The current double-blind, placebo-controlled randomized clinical trial included 397 adult patients with out-of-hospital cardiac arrest and was conducted in the Central Denmark Region in 2020-2021.

The intervention consisted of up to two intravenous or intraosseous (that is, injection directly into the marrow of a bone giving a noncollapsible entry point into the systemic venous system) doses with 5 mmol of calcium chloride (n = 197) or saline (n = 200). The first dose was administered immediately after the first dose of epinephrine.

The trial was stopped early due to concerns about harm in the calcium group after a planned interim analysis of 383 patients.

Of 397 adult patients randomized, 391 were included in the final analyses (193 in the calcium group and 198 in the saline group).

Results showed that return of spontaneous circulation occurred in 19% of patients in the calcium group vs 27% in the saline group (risk ratio [RR], 0.72; P = .09).

At 30 days, 5.2% of patients in the calcium group and 9.1% in the saline group were alive (RR, 0.57; P = .17).

A favorable neurological outcome (modified Rankin Scale score of 0-3) at 30 days was observed in seven patients (3.6%) in the calcium group and in 15 patients (7.6%) in the saline group (RR, 0.48; P = .12).

Among the patients with calcium values measured who had return of spontaneous circulation, 26 (74%) in the calcium group and 1 (2%) in the saline group had hypercalcemia.

The researchers point out that, although contrary to the original hypothesis, there are theoretical mechanisms that could potentially explain a harmful effect of calcium during cardiac arrest.

High levels of calcium immediately after administration of calcium may have caused cytosolic and mitochondrial calcium overload during the cardiac arrest. This may have caused cardiac hypercontraction, a phenomenon called stone heart.

In addition, because calcium is involved in multiple intracellular signaling pathways, cytosolic and mitochondrial calcium overload could have promoted oxidative stress, release of proapoptotic factors, and activation of calcium-dependent lipases, proteases, and nucleases, they write.
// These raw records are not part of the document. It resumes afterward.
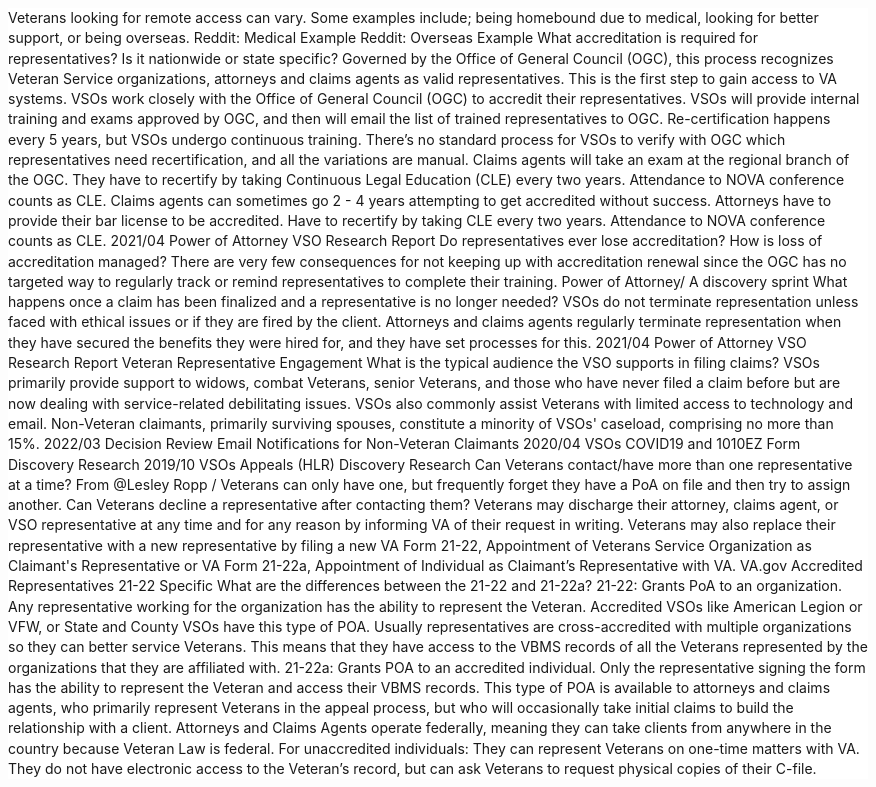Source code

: Veterans looking for remote access can vary. Some examples include; being homebound due to medical, looking for better support, or being overseas.
Reddit: Medical Example
Reddit: Overseas Example
What accreditation is required for representatives? Is it nationwide or state specific?
Governed by the Office of General Council (OGC), this process recognizes Veteran Service organizations, attorneys and claims agents as valid representatives. This is the first step to gain access to VA systems.
VSOs work closely with the Office of General Council (OGC) to accredit their representatives. VSOs will provide internal training and exams approved by OGC, and then will email the list of trained representatives to OGC. Re-certification happens every 5 years, but VSOs undergo continuous training. There’s no standard process for VSOs to verify with OGC which representatives need recertification, and all the variations are manual.
Claims agents will take an exam at the regional branch of the OGC. They have to recertify by taking Continuous Legal Education (CLE) every two years. Attendance to NOVA conference counts as CLE. Claims agents can sometimes go 2 - 4 years attempting to get accredited without success.
Attorneys have to provide their bar license to be accredited. Have to recertify by taking CLE every two years. Attendance to NOVA conference counts as CLE.
2021/04 Power of Attorney VSO Research Report
Do representatives ever lose accreditation? How is loss of accreditation managed?
There are very few consequences for not keeping up with accreditation renewal since the OGC has no targeted way to regularly track or remind representatives to complete their training.
Power of Attorney/ A discovery sprint
What happens once a claim has been finalized and a representative is no longer needed?
VSOs do not terminate representation unless faced with ethical issues or if they are fired by the client.
Attorneys and claims agents regularly terminate representation when they have secured the benefits they were hired for, and they have set processes for this.
2021/04 Power of Attorney VSO Research Report
Veteran Representative Engagement
What is the typical audience the VSO supports in filing claims?
VSOs primarily provide support to widows, combat Veterans, senior Veterans, and those who have never filed a claim before but are now dealing with service-related debilitating issues. VSOs also commonly assist Veterans with limited access to technology and email. Non-Veteran claimants, primarily surviving spouses, constitute a minority of VSOs' caseload, comprising no more than 15%.
2022/03 Decision Review Email Notifications for Non-Veteran Claimants
2020/04 VSOs COVID19 and 1010EZ Form Discovery Research
2019/10 VSOs Appeals (HLR) Discovery Research
Can Veterans contact/have more than one representative at a time?
From @Lesley Ropp /  Veterans can only have one, but frequently forget they have a PoA on file and then try to assign another.
Can Veterans decline a representative after contacting them?
Veterans may discharge their attorney, claims agent, or VSO representative at any time and for any reason by informing VA of their request in writing. Veterans may also replace their representative with a new representative by filing a new VA Form 21-22, Appointment of Veterans Service Organization as Claimant's Representative or VA Form 21-22a, Appointment of Individual as Claimant’s Representative with VA.
VA.gov Accredited Representatives
21-22 Specific
What are the differences between the 21-22 and 21-22a?
21-22: Grants PoA to an organization. Any representative working for the organization has the ability to represent the Veteran. Accredited VSOs like American Legion or VFW, or State and County VSOs have this type of POA. Usually representatives are cross-accredited with multiple organizations so they can better service Veterans. This means that they have access to the VBMS records of all the Veterans represented by the organizations that they are affiliated with.
21-22a: Grants POA to an accredited individual. Only the representative signing the form has the ability to represent the Veteran and access their VBMS records. This type of POA is available to attorneys and claims agents, who primarily represent Veterans in the appeal process, but who will occasionally take initial claims to build the relationship with a client. Attorneys and Claims Agents operate federally, meaning they can take clients from anywhere in the country because Veteran Law is federal.
For unaccredited individuals: They can represent Veterans on one-time matters with VA. They do not have electronic access to the Veteran’s record, but can ask Veterans to request physical copies of their C-file.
Andersen noted that guidelines do recommend use of calcium in certain patients in cardiac arrest, including those with hypocalcemia, those who have received an overdose of calcium blockers, and those with hyperkalemia.

“There is obviously some logic to use calcium in those with hypocalcemia and in cases of calcium blocker overdose. I would say there is more uncertainty regarding its benefit in hyperkalemia. There is some theoretical rationale but no solid evidence,” Andersen commented.

“I think our trial is fairly definite that there is no benefit in out-of-hospital cardiac arrest. In-hospital cardiac arrest often has a different etiology and could more frequently be caused by electrolyte disturbances, and drugs tend to be given much more quickly in the in-hospital situation,” he added. “But I would say that after this trial, calcium would be highly unlikely to be of benefit even in the in-hospital cardiac arrest scenario, although this would be a generalization of the results.”

Funding for the current trial was provided by the Novo Nordic Foundation, Aarhus University, the Health Research Foundation of Central Denmark Region, and Fonden til Lægevidenskabens Fremme. Andersen is a statistical reviewer of JAMA but was not involved in any of the decisions regarding review of the manuscript or its acceptance.